A very common syndrome in which there is pain from the colon (large bowel) and an alteration in bowel habits. It is a leading cause of lost days of work and, apart from peptic ulcers, is the condition of the digestive tract most frequently seen by gastroenterologists.
The symptoms are abdominal aching or pain, diarrhea, alternating diarrhea and constipation, wind, and abdominal bloating.
What causes it?
The whole syndrome appears to be caused by increased bowel motility. This in turn can be caused by several things:
• Certain foods.
• Tea, coffee and alcohol.
• An infection with Candida yeast.
• Stress.
• Certain drugs.
• Bowel infections.
• A digestive-enzyme deficiency.
• A low-fibre diet.
Prevention
• Many people with IBS can identify one or more foods that make their symptoms worse, and a study from Cambridge found food intolerance to be a major causative factor. The most common offending foods were wheat, corn, dairy products, coffee, tea, and citrus fruits. It is certainly worth going on to an elimination diet for a few weeks to see if the symptoms disappear. To do this you need to eat only a very few foods and to exclude all the foods listed above-and anything containing them. This usually means eating a diet composed of one meat (lamb is good), fresh vegetables and water for 2-3 weeks. If your symptoms go you can try adding in the foods listed, one by one starting from the end of the list (citrus fruits). If you get any of your symptoms back cut out that food entirely for good and go back to the simpler diet for a few days until you are normal again. Repeat the process, trying each of the foods on the list, one at a time, for a few days until you have eliminated the culprit(s), which you should then cut out from your diet permanently.
• Cut out tea, coffee and alcohol and see if this produces a reduction in or elimination of your symptoms.
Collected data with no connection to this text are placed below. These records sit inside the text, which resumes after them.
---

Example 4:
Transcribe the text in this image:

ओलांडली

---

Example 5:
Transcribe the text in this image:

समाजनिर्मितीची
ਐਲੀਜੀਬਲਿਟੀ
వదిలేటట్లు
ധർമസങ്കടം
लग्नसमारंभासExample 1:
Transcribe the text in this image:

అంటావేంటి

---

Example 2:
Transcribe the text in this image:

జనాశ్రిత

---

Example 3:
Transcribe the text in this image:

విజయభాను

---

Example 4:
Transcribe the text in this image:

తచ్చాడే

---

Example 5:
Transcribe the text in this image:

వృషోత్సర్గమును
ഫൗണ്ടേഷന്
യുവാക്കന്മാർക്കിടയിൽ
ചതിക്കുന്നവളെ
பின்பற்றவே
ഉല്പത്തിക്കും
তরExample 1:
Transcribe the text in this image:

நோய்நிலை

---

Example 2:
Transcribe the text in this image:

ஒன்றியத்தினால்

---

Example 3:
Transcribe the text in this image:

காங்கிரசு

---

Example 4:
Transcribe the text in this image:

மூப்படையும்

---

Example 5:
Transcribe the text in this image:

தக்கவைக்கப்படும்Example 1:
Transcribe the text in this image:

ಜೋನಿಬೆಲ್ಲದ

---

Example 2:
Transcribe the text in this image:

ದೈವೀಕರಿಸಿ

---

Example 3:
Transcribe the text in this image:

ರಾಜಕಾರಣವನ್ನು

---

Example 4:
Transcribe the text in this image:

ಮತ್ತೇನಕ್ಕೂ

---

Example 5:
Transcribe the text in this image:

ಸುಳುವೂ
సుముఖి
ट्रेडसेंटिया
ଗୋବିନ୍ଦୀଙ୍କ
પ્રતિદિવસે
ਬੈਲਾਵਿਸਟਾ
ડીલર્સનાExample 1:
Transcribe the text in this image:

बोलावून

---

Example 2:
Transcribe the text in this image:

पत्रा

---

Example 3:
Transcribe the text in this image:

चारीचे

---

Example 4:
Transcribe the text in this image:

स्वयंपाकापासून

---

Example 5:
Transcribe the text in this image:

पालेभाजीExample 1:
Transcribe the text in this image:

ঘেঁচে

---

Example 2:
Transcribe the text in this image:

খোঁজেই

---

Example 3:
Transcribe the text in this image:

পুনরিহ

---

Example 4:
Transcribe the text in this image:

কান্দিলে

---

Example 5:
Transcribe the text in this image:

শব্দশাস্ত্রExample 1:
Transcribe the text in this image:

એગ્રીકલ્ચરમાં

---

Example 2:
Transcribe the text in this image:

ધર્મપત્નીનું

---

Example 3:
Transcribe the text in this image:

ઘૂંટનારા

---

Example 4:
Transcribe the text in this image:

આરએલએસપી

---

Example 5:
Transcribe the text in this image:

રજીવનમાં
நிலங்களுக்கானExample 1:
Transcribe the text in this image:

Add each back in, one at a time, to identify the reaction-producing substance, as above.
• Candida albicans, the yeast that causes thrush, can be found in about half of the whole population’s bowels. The consumption of antibiotics, any disruption of the digestive process, the consumption of a diet high in refined foods, and the use of steroid hormones, all make the growth of this yeast more likely. UK researchers have found that this overgrowth can produce symptoms exactly like IBS and that the ‘IBS’ can be cured by killing off the yeast.
• Most studies of IBS put stress high on the list of causes. (Some doctors even think it is a purely psychosomatic disorder but this is almost certainly not so). A study of 130 patients with IBS found that one or more psychological factors played an important part in causing the condition in the first place, or in causing relapses of it, in four out of five of those studied. For men business and career worries came high on the list, and with women family problems were the main culprits.
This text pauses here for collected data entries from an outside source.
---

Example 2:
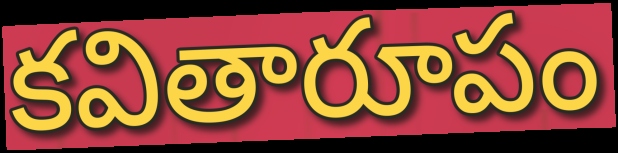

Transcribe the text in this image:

కవితారూపం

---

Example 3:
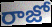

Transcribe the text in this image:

రాజో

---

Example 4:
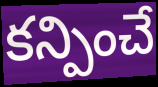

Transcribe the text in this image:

కన్పించే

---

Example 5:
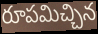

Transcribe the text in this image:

రూపమిచ్చిన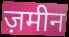
ज़मीनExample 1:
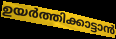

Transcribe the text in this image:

ഉയർത്തിക്കാട്ടാൻ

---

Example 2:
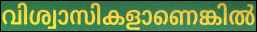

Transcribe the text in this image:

വിശ്വാസികളാണെങ്കിൽ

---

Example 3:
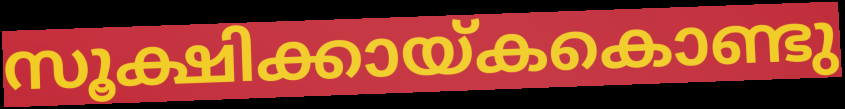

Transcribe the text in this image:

സൂക്ഷിക്കായ്കകൊണ്ടു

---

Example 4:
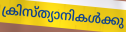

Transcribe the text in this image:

ക്രിസ്ത്യാനികൾക്കു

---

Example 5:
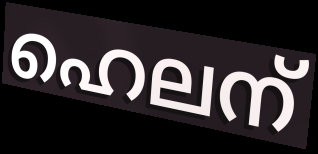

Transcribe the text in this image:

ഹെലന്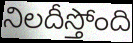
నిలదీస్తోంది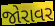
જોરાવર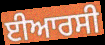
ਈਆਰਸੀ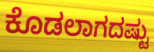
ಕೊಡಲಾಗದಷ್ಟು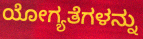
ಯೋಗ್ಯತೆಗಳನ್ನುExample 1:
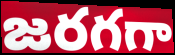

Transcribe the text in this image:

జరగగా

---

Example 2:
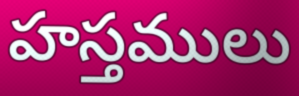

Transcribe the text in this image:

హస్తములు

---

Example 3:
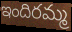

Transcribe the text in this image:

ఇందిరమ్మ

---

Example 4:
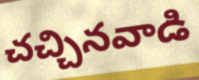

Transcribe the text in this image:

చచ్చినవాడి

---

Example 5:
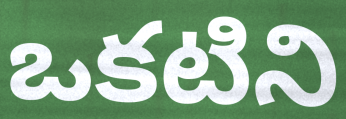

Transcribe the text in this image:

ఒకటిని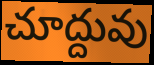
చూద్దువు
Psychotherapy can undoubtedly prevent IBS, and some people find taking regular exercise helps. Yoga or hypnosis may be of benefit-by helping you relax. A recent Swedish trial of preventive psychotherapy found that those receiving the psychotherapy fared much better than those who were treated with medical methods alone.
• Treatment with antibiotics can produce IBS-like symptoms, usually because they profoundly alter the large bowel’s normal bacterial and yeast population. The reactions may not occur until several weeks after the course of antibiotics has ended, hence the link between the two is difficult to make unless you know about it. People on long-term antibiotics (such as those on long-term tetracycline for acne) are especially at risk.
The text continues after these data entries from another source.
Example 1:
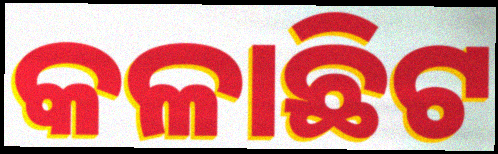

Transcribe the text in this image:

କଳାଛିଟ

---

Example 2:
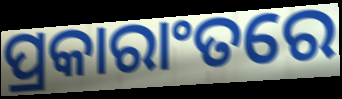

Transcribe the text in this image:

ପ୍ରକାରାଂତରେ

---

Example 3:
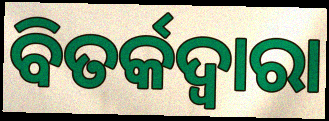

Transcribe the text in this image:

ବିତର୍କଦ୍ୱାରା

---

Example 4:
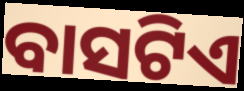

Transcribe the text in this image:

ବାସଟିଏ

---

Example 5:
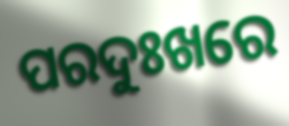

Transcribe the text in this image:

ପରଦୁଃଖରେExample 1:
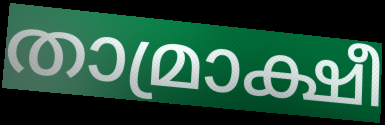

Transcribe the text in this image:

താമ്രാക്ഷീ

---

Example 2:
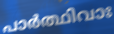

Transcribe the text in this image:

പാർത്ഥിവാഃ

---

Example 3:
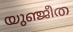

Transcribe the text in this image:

യുഞ്ജീത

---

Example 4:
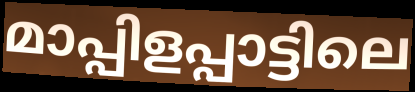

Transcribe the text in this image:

മാപ്പിളപ്പാട്ടിലെ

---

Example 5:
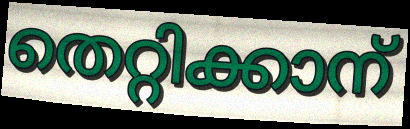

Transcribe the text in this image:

തെറ്റിക്കാന്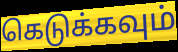
கெடுக்கவும்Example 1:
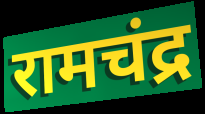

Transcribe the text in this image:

रामचंद्र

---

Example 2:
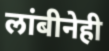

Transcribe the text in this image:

लांबीनेही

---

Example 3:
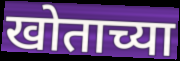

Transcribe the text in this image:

खोताच्या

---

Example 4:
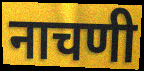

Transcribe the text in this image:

नाचणी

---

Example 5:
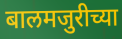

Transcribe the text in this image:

बालमजुरीच्या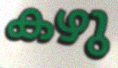
കഴു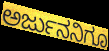
ಅರ್ಜುನನಿಗೂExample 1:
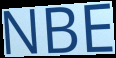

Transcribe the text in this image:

NBE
• Acute infective diarrhea, such as occurs in food poisoning, can trigger the symptoms of IBS and they can persist long after the infection has gone.
• Certain people have a shortage or absence of the specific enzymes that digest lactose in milk. Such people get symptoms of IBS when they consume milk or milk products. If milk makes your symptoms worse, prevention is easy-stop drinking and eating milk and milk products.
• Whilst there is no doubt that a high-fibre diet seems to have a beneficial effect on many people with IBS, a few people actually only start getting IBS symptoms when they go on to a high-fibre diet. These people are wheat-sensitive and allergic to bran. Soya bran or rice bran are alternatives and are available from health-food stores.